On October 29, 2008, while he was employed as a patrol officer with the Beaver Falls, Pennsylvania, Police Department, Patsy Peretta temporarily disrobed himself at a local bar. The City fired Peretta, and his labor organization, the Beaver Falls Police Association, challenged the termination in arbitration.
An arbitrator converted the termination into a one-year disciplinary suspension without pay and ordered the City to reinstate Peretta promptly and without loss of seniority. The Arbitrator retained jurisdiction “for the limited purpose of resolving any disputes that may arise in connection with” the relief awarded.
The City informed Peretta of its decision to “recall him to his employment pursuant to the Arbitrator’s decision,” and informed him that (1) he would need to be recertified by the Municipal Police Officers Education and Training Commission, (2) he would need to undergo medical and psychological evaluations, and (3) it would provide him “with a calculation of back pay.”
A City psychologist concluded that Peretta was not “psychologically fit for or capable of exercising appropriate judgment and restraint to be certified as a police officer in Pennsylvania. I feel that presently he is at risk. My feeling is that as his current stress subsides, he may rise above his current emotional instability and acceptably perform as a police officer. Should he be put on probation for a time to allow emotional stabilization – at no expense to the City – I would be willing to meet with him and report his progress to the Police Chief.” Peretta’s personal psychologist disagreed, and concluded that Peretta was suitable for reinstatement.
The Chief contacted the Training Commission with the news of the City psychologist’s opinion.
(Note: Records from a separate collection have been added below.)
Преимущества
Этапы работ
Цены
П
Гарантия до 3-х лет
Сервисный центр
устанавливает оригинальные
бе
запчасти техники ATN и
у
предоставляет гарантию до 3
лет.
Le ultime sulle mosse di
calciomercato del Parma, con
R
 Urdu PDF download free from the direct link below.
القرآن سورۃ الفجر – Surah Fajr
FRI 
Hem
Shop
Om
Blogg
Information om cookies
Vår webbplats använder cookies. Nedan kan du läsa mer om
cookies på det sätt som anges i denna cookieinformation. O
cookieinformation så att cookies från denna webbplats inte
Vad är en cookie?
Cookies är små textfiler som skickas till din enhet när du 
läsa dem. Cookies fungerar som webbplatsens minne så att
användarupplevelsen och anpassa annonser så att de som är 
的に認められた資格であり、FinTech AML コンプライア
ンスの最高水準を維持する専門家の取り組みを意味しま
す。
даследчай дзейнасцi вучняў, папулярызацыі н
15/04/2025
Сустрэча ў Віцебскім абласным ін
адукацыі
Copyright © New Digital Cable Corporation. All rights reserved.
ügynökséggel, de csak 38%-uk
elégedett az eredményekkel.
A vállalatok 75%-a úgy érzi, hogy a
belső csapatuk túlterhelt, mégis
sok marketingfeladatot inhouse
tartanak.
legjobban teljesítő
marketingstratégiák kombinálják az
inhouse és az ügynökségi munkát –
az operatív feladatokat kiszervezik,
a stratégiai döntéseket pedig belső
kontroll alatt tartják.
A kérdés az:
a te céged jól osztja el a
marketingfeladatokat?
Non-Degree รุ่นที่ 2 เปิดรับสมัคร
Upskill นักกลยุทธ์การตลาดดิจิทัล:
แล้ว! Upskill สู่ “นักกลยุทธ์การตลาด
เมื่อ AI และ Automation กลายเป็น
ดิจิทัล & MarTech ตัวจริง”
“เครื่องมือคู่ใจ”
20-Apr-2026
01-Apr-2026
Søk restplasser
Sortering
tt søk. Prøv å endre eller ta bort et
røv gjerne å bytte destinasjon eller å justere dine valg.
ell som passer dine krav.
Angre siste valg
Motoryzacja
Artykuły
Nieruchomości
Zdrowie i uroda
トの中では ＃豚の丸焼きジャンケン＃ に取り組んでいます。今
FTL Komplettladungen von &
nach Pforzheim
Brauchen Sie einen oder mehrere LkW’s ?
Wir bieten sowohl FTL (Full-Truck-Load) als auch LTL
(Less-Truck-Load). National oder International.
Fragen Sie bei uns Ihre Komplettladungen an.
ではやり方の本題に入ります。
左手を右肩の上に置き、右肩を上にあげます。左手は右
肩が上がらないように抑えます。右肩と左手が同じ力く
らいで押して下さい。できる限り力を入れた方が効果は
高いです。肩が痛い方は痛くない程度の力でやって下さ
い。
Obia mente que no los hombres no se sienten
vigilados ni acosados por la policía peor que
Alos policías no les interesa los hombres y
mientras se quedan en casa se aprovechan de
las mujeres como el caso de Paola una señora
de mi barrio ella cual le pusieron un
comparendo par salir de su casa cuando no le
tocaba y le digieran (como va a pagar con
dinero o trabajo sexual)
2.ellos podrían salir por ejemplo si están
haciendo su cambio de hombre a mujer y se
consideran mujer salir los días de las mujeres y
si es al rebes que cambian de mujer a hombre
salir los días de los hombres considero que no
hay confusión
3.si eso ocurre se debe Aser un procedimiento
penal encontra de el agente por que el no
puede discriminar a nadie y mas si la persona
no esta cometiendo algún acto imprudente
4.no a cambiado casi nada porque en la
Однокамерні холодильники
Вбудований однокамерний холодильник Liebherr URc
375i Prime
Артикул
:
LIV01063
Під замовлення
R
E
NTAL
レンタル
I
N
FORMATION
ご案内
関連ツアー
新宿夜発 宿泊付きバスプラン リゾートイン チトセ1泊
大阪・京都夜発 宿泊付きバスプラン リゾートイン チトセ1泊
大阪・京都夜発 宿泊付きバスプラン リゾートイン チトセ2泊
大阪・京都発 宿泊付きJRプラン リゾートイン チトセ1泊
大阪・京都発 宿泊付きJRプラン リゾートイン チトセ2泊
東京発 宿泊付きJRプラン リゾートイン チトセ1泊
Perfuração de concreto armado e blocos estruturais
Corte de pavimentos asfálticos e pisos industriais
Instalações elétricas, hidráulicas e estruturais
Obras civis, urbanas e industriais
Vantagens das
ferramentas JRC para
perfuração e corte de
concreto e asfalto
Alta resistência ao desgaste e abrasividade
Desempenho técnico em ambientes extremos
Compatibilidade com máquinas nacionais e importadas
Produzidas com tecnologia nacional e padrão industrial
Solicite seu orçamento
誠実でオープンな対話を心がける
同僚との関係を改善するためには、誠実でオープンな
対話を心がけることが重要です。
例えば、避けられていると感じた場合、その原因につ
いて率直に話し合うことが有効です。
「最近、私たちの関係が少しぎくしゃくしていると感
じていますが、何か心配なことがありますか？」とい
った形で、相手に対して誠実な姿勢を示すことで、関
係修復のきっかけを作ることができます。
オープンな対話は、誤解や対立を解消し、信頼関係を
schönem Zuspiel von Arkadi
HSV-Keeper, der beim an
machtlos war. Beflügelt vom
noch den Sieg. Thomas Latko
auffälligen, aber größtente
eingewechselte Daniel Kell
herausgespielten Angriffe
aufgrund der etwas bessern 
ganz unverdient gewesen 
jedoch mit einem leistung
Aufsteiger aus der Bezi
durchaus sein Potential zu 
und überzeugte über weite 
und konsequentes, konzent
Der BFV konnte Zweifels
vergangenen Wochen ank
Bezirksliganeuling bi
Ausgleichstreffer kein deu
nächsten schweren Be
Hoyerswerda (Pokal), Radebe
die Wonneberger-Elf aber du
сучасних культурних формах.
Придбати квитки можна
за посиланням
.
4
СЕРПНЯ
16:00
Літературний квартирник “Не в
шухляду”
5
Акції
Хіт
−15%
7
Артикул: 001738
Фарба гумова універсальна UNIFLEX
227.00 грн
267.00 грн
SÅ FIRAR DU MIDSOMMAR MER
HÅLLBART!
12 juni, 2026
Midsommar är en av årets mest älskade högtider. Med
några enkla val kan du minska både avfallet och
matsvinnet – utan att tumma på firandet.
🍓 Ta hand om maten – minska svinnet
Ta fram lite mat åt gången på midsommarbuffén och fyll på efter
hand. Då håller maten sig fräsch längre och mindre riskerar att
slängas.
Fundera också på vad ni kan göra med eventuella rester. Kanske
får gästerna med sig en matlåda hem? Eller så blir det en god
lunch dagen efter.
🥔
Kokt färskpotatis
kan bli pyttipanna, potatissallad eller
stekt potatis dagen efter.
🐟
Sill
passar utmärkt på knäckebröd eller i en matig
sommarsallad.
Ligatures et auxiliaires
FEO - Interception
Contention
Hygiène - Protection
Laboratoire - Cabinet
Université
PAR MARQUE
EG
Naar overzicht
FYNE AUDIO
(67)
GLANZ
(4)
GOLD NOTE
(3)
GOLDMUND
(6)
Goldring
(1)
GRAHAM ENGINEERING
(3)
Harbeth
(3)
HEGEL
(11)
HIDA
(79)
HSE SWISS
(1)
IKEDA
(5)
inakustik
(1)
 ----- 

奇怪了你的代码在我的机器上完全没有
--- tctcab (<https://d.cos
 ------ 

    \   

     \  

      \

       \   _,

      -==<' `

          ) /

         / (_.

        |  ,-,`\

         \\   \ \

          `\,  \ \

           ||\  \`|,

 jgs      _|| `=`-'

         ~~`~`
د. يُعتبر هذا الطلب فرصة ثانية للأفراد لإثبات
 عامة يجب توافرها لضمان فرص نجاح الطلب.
The Commission responded by observing that “it appears from the information provided that Peretta is not presently eligible for certification. However, since Peretta is neither currently certified nor has a pending application for certification, the Commission will not be taking any formal action at this time.”
The City terminated Peretta a second time. The Association then asked the Arbitrator to hold a hearing on whether the City had complied with the original reinstatement decision. The Arbitrator concluded that the City did not comply with his order that Peretta be unconditionally reinstated, and that Peretta’s lapse in certification likely was caused by the City’s delay in implementing the 2009 award. The Arbitrator also held that back pay for Peretta continued to accrue until the City satisfied its obligation to reinstate Peretta, and ordered the City to “act in good faith to meet any certification requirements” that may be necessary for purposes of recertifying Peretta.
The City then challenged the Arbitrator’s opinion in court, arguing that the Arbitrator exceeded his authority by ordering the City to perform illegal acts by reinstating and offering back pay to Peretta who was not certified (or eligible to be recertified) as a police officer by the Commission. Pennsylvania’s Commonwealth Court rejected the City’s arguments.
The Court found that the Arbitrator correctly concluded that the City failed to comply with the 2009 award, because the 2010 offer of reinstatement did not amount to a clear, unequivocal and unconditional offer of current employment and thus was not a valid and sufficient offer. “The Commission did not make a ruling on this issue, but, at best, merely rendered an informal advisory opinion. Indeed, in its letter to the City, the Commission acknowledged that since Peretta is neither currently certified nor had a pending application for certification, the Commission will not be taking any formal action at this time. Furthermore, it is undisputed that the City failed to apply to have Peretta recertified, thereby depriving the Commission of the opportunity to issue a formal ruling. We, therefore, cannot conclude that Peretta was ineligible to be recertified as a police officer. As such, we cannot further conclude that the Arbitrator’s award directs the City to perform an illegal act. Until such time as the Commission acts on an application for certification of Peretta, this issue is premature.
“Finally, we must disagree with the City’s argument that the Arbitrator overturned the Commission’s decision by directing the City to reinstate Peretta. The City contends that the Commission found Peretta to be ineligible for recertification. However, the Commission’s decision did not constitute a final adjudication on Peretta’s eligibility to be recertified as a police officer. Thus, the Arbitrator did not overturn the Commission’s decision or exceed his jurisdiction.”
City of Beaver Falls v. Beaver Falls Police Association, 77 A.3d 75 (Pa. Cmwlth. 2013).